◆ Exercise objective ◆
Pick out each of the lines below that contains the word "millions", treating uppercase and lowercase letters as different.

Transcribed page contents:
Segment Open

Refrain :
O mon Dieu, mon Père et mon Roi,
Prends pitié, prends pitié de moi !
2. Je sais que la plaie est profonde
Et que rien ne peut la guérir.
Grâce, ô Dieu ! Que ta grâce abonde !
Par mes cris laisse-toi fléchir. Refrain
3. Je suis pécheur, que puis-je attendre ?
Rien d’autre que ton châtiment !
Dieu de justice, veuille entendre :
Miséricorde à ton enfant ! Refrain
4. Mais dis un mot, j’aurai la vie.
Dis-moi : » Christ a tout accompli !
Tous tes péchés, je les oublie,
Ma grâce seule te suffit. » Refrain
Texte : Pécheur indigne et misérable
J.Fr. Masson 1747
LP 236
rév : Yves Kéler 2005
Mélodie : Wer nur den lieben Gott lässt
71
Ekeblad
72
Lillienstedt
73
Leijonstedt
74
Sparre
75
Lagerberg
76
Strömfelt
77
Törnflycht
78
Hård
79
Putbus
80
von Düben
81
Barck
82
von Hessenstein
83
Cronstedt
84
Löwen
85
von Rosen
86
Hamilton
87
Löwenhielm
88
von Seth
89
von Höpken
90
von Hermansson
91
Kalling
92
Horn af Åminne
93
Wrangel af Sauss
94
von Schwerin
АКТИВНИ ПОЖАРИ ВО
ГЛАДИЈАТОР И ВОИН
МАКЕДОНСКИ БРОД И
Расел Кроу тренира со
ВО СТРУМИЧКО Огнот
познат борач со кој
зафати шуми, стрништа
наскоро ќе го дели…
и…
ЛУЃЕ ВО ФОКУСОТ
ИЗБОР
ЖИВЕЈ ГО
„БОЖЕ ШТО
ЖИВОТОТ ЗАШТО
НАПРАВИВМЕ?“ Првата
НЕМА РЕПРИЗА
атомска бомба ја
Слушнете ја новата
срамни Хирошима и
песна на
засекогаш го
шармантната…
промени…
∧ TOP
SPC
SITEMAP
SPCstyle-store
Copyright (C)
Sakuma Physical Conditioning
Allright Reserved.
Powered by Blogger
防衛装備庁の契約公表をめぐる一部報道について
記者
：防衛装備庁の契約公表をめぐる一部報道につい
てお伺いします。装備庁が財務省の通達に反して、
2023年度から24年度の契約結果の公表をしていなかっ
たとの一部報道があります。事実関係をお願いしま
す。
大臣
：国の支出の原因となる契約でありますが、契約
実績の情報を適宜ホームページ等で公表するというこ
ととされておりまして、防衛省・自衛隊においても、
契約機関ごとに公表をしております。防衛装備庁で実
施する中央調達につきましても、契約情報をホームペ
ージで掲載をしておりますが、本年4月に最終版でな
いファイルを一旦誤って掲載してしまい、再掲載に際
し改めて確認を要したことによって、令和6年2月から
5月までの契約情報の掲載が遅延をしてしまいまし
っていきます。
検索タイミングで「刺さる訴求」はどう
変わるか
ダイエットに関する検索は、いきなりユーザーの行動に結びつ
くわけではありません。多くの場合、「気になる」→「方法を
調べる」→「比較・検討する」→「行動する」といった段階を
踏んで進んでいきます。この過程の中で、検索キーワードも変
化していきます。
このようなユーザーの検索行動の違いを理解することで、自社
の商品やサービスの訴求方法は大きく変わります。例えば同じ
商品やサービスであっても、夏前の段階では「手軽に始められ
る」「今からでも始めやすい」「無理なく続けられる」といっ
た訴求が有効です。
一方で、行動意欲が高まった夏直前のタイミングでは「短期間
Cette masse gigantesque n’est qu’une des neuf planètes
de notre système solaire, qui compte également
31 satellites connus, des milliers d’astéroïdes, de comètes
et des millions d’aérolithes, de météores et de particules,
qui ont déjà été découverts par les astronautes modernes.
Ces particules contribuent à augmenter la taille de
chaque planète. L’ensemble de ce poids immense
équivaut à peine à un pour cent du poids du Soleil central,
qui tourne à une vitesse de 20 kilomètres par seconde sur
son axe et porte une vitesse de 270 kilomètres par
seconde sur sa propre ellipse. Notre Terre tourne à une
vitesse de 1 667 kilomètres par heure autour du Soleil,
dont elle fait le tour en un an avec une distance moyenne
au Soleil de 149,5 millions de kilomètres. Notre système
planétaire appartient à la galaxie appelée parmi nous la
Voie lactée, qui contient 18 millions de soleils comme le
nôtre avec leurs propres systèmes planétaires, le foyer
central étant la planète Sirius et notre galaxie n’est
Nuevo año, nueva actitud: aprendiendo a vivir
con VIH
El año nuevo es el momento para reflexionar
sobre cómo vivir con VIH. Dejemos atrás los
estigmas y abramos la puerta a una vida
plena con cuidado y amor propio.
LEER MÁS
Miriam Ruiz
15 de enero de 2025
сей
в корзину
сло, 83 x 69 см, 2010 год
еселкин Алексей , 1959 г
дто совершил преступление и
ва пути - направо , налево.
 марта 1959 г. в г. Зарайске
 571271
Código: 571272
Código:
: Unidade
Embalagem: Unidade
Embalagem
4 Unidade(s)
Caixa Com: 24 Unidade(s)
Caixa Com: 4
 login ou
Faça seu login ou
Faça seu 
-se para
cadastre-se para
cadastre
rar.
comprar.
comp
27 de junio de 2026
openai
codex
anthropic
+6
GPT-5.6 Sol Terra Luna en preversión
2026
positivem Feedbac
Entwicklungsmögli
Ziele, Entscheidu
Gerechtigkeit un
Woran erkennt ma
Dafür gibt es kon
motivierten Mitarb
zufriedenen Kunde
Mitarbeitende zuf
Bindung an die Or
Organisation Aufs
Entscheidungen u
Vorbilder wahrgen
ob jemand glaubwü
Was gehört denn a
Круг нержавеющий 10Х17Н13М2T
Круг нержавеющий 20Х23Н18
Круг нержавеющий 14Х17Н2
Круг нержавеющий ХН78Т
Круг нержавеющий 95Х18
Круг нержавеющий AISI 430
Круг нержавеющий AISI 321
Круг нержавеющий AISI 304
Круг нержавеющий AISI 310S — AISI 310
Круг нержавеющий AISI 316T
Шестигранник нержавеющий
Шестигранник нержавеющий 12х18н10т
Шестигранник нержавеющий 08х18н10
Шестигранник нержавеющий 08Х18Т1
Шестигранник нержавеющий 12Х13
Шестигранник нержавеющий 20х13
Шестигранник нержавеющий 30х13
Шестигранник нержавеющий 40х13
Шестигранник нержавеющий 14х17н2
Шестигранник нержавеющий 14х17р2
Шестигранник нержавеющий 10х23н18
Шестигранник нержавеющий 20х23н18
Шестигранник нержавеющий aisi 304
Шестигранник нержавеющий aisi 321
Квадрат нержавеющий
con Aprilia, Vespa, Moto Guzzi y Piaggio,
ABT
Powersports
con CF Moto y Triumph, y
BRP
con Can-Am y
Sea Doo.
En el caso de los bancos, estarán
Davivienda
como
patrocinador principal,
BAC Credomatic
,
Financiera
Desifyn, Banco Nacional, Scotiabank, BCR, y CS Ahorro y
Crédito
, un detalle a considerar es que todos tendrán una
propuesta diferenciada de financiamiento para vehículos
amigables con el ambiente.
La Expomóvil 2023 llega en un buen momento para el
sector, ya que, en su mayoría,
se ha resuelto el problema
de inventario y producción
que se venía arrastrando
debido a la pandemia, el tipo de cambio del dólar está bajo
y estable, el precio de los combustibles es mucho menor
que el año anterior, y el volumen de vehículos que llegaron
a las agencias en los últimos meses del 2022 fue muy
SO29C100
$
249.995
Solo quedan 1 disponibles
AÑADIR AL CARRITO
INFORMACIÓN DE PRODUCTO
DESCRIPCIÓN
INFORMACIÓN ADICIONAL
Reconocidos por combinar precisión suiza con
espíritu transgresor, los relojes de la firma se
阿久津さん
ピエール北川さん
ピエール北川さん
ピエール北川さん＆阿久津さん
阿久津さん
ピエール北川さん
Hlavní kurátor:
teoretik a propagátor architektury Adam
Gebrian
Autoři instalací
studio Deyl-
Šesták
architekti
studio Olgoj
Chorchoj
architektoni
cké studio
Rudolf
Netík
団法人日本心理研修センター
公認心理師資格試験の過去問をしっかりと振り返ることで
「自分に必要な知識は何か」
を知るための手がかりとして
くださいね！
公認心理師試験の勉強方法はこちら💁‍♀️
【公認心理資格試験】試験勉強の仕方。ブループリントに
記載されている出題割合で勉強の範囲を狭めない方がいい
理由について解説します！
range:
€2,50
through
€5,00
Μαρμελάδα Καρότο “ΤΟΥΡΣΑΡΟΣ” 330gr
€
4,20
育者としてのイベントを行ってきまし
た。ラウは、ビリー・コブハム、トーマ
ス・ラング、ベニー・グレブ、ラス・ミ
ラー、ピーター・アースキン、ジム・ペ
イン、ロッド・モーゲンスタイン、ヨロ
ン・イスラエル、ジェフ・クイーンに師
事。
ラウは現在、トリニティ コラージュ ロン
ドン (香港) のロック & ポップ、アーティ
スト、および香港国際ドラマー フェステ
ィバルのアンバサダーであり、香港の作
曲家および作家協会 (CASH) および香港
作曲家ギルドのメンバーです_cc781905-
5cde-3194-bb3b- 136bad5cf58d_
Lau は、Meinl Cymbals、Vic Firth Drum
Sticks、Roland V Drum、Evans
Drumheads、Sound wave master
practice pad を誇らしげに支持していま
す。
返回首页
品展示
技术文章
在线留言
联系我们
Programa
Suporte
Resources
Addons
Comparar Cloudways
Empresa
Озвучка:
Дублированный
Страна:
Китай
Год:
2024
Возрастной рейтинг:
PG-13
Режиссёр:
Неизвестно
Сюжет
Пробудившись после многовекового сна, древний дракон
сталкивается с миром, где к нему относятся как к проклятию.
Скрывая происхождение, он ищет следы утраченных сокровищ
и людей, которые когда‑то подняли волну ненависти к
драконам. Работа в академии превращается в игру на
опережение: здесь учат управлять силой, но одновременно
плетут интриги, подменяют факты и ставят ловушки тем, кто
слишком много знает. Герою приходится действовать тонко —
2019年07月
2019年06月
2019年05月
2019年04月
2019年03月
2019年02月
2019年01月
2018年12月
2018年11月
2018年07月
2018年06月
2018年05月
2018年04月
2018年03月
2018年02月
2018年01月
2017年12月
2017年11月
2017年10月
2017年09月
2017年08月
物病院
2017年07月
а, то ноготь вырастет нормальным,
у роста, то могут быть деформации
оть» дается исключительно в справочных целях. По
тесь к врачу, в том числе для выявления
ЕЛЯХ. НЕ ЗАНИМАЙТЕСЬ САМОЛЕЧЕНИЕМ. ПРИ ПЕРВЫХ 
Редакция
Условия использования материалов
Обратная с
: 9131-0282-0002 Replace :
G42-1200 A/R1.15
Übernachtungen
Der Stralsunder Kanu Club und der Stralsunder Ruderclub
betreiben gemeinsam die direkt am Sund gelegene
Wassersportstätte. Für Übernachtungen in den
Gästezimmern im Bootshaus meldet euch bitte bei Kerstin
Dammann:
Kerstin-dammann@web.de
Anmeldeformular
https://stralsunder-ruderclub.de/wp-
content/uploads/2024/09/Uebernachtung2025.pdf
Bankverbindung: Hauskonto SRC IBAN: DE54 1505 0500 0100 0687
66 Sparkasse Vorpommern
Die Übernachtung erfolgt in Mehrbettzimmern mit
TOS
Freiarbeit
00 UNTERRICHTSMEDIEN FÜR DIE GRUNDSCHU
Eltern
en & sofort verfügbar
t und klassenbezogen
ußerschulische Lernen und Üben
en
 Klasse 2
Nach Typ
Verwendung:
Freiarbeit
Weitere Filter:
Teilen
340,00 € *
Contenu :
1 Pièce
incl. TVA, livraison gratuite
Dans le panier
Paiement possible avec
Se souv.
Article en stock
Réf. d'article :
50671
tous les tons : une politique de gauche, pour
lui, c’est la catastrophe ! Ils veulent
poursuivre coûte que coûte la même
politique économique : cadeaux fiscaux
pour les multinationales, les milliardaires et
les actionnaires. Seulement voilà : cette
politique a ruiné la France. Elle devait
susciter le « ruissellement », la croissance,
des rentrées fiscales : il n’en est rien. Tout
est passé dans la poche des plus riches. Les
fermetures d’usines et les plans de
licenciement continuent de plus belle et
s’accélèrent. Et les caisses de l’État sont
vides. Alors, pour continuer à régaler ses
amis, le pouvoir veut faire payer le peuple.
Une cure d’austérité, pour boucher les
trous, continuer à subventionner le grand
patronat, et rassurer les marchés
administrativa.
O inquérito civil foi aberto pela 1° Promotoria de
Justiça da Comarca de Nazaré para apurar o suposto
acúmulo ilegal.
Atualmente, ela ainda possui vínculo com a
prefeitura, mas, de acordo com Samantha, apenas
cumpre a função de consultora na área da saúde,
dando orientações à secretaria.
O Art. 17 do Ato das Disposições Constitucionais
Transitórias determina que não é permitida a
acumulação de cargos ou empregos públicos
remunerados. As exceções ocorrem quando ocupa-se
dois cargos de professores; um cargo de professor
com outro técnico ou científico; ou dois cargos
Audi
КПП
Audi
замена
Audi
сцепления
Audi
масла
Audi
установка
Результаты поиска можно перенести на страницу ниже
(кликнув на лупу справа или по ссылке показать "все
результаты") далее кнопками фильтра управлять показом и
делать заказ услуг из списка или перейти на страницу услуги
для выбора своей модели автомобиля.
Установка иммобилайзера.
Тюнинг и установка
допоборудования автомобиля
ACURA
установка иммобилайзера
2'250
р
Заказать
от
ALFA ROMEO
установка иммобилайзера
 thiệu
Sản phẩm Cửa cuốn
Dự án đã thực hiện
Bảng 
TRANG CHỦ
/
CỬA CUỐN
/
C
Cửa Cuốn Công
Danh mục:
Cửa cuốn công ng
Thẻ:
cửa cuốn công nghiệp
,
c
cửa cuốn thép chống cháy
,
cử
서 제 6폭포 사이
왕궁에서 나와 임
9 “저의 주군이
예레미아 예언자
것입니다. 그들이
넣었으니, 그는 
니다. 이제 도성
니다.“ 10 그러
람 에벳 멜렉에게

Segment Closed

◆ Answer to this exercise ◆
et des millions d’aérolithes, de météores et de particules,
au Soleil de 149,5 millions de kilomètres. Notre système
Voie lactée, qui contient 18 millions de soleils comme le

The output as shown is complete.